11. An apparatus for active noise control associated with the apparatus, comprising:

a processor,

memory coupled with the processor; and

instructions stored in the memory and executable by the processor to cause the apparatus to: detect ambient noise via one or more microphones of the apparatus; determine that the ambient noise satisfies a threshold by comparing one or more parameters of the ambient noise to the threshold based at least in part on detecting of the noise parameter; generate anti-noise based at least in part on determining that the ambient noise satisfies the threshold; and broadcast the anti-noise in a first direction using one or more speakers of the apparatus.

12. The apparatus of claim 11, wherein the instructions are further executable by the processor to cause the apparatus to:

detect a change in a signal strength of the ambient noise; and

adjust a signal strength of the anti-noise based at least in part on the detected change in the signal strength of the ambient noise.

13. The apparatus of claim 12, wherein the instructions are further executable by the processor to cause the apparatus to:

analyze a first signal of the ambient noise detected by a first microphone of the one or more microphones relative to a second signal of the ambient noise detected by a second microphone of the one or more microphones; and

determine a location of the ambient noise relative to the apparatus based at least in part on the analyzing of the first signal relative to the second signal, wherein generating the anti-noise is based at least in part on determining the location of the ambient noise.

14. The apparatus of claim 13, wherein the instructions are further executable by the processor to cause the apparatus to:

determine a change in the location of the ambient noise; and

broadcast the anti-noise in a second direction based at least in part on the change in the location of the ambient noise.
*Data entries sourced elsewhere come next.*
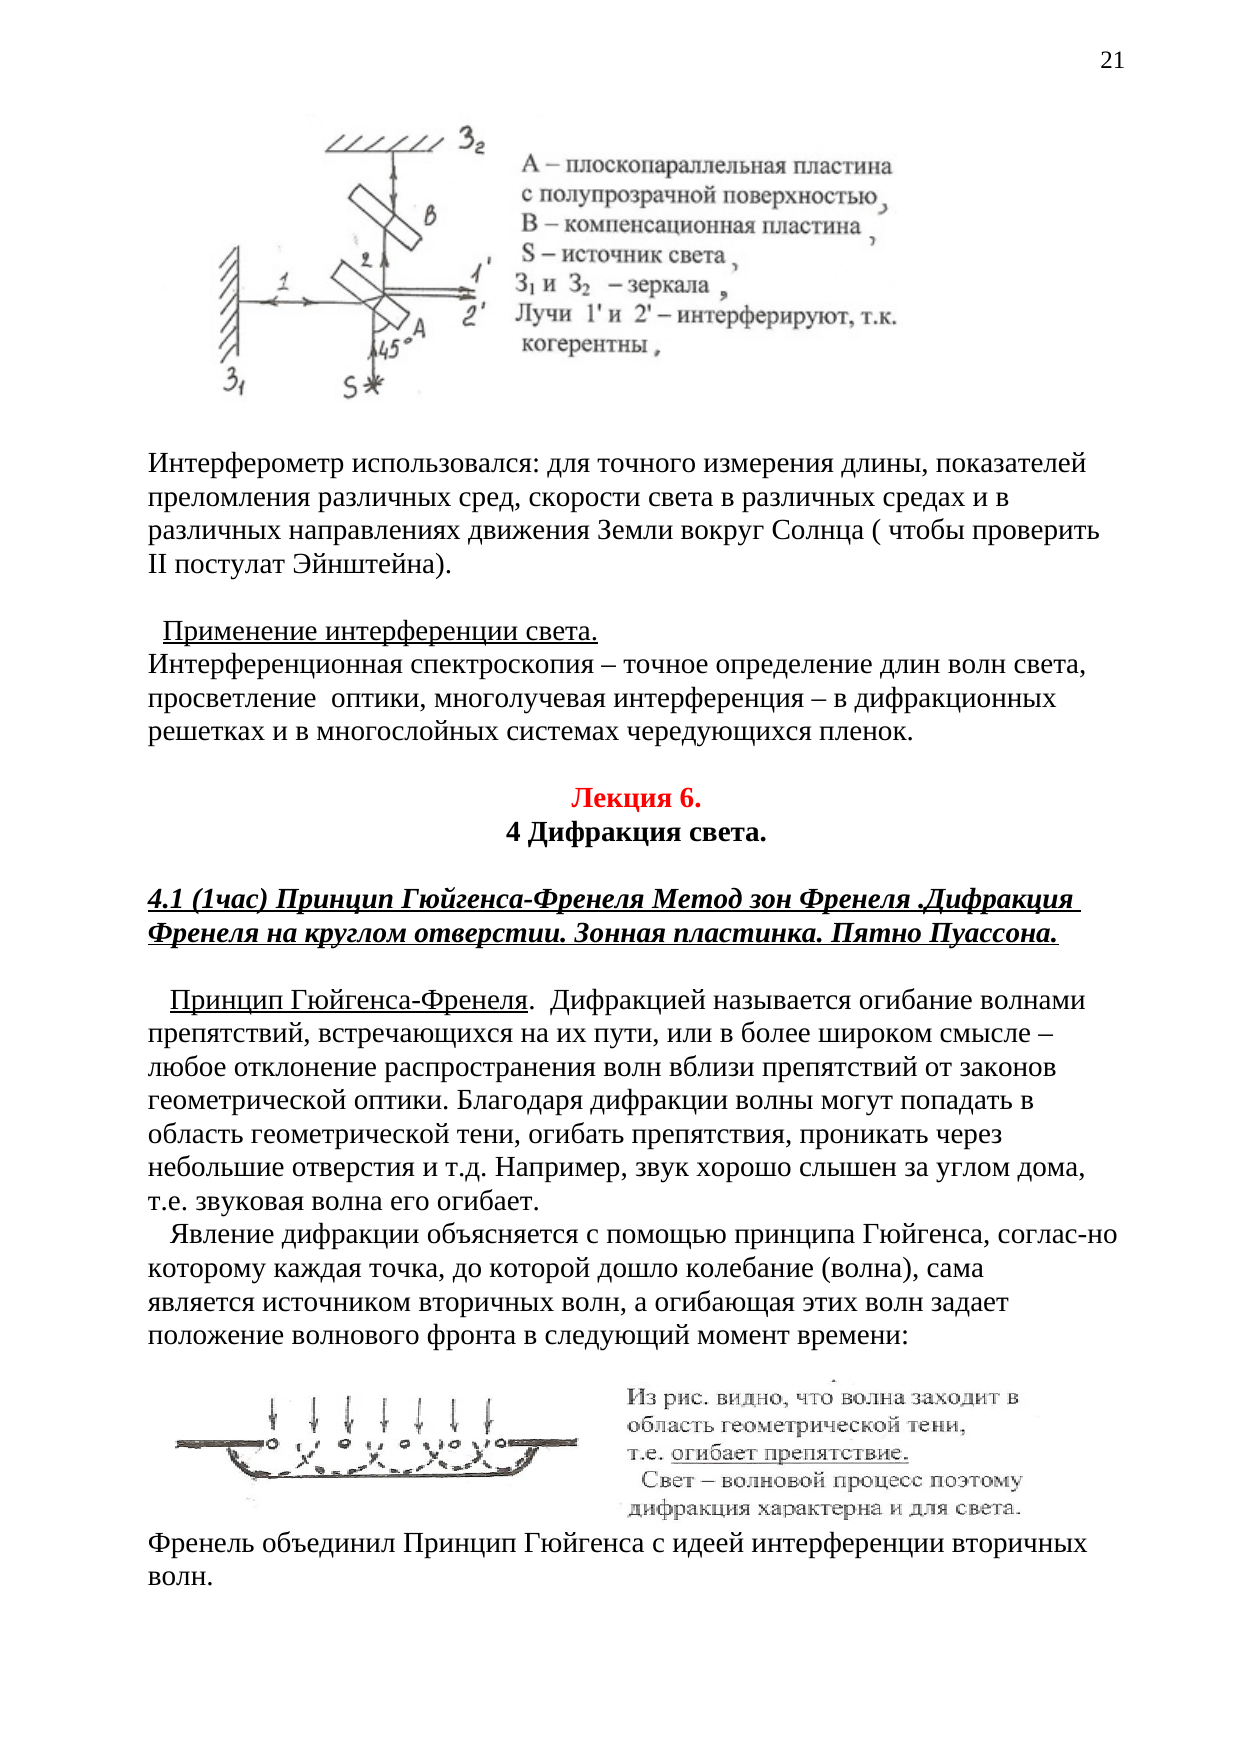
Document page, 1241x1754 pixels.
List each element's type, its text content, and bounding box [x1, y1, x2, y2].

picture [147, 102, 945, 412]
text Явление дифракции объясняется с помощью принципа Гюйгенса, соглас-но которому каждая точка, до которой дошло колебание (волна), сама [148, 1217, 1125, 1284]
text является источником вторичных волн, а огибающая этих волн задает положение волнового фронта в следующий момент времени: [148, 1284, 1125, 1351]
text Принцип Гюйгенса-Френеля. Дифракцией называется огибание волнами препятствий, встречающихся на их пути, или в более широком смысле – любое отклонение распространения волн вблизи препятствий от законов геометрической оптики. Благодаря дифракции волны могут попадать в область геометрической тени, огибать препятствия, проникать через небольшие отверстия и т.д. Например, звук хорошо слышен за углом дома, т.е. звуковая волна его огибает. [148, 982, 1125, 1217]
text Интерферометр использовался: для точного измерения длины, показателей преломления различных сред, скорости света в различных средах и в различных направлениях движения Земли вокруг Солнца ( чтобы проверить II постулат Эйнштейна). [148, 445, 1125, 579]
text Интерференционная спектроскопия – точное определение длин волн света, просветление оптики, многолучевая интерференция – в дифракционных решетках и в многослойных системах чередующихся пленок. [148, 646, 1125, 747]
text Френель объединил Принцип Гюйгенса с идеей интерференции вторичных волн. [148, 1525, 1125, 1592]
text Лекция 6. [148, 781, 1125, 814]
text 4 Дифракция света. [148, 814, 1125, 848]
text Применение интерференции света. [148, 613, 1125, 646]
text 4.1 (1час) Принцип Гюйгенса-Френеля Метод зон Френеля .Дифракция Френеля на круглом отверстии. Зонная пластинка. Пятно Пуассона. [148, 881, 1125, 948]
picture [147, 1379, 1068, 1525]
15. The apparatus of claim 11, wherein the instructions are further executable by the processor to cause the apparatus to:

detect, via a sensor on the apparatus, an object; and

avoid, based at least in part on the detecting, a collision between the apparatus and the object when adjusting a position of the apparatus in relation to the first direction.

16. The apparatus of claim 11, wherein the instructions are further executable by the processor to cause the apparatus to:

maintain a determined range between the apparatus and a mobile computing device or between the apparatus and a user of the mobile computing device when adjusting a position of the apparatus in relation to the first direction.

17. The apparatus of claim 16, wherein the instructions are further executable by the processor to cause the apparatus to:

determine, via a camera on the apparatus, a face of the user or an identity of the user, or both; and

maintain the determined range between the apparatus and the user based at least in part on the determining.

18. The apparatus of claim 11, wherein the instructions are further executable by the processor to cause the apparatus to:

broadcast audio concurrent with broadcasting the anti-noise using the one or more speakers of the apparatus.

19. A non-transitory computer-readable medium storing code for active noise control associated with a mobile robot device, the code comprising instructions executable by a processor to:

detect ambient noise via one or more microphones of the mobile robot device;

determine that the ambient noise satisfies a threshold by comparing one or more parameters of the ambient noise to the threshold based at least in part on detecting of the noise parameter;

generate anti-noise based at least in part on determining that the ambient noise satisfies the threshold; and

broadcast the anti-noise in a first direction using one or more speakers of the mobile robot device.

20. The non-transitory computer-readable medium of claim 19, wherein the instructions are further executable to:

detect a change in a signal strength of the ambient noise; and

adjust a signal strength of the anti-noise based at least in part on the detected change in the signal strength of the ambient noise.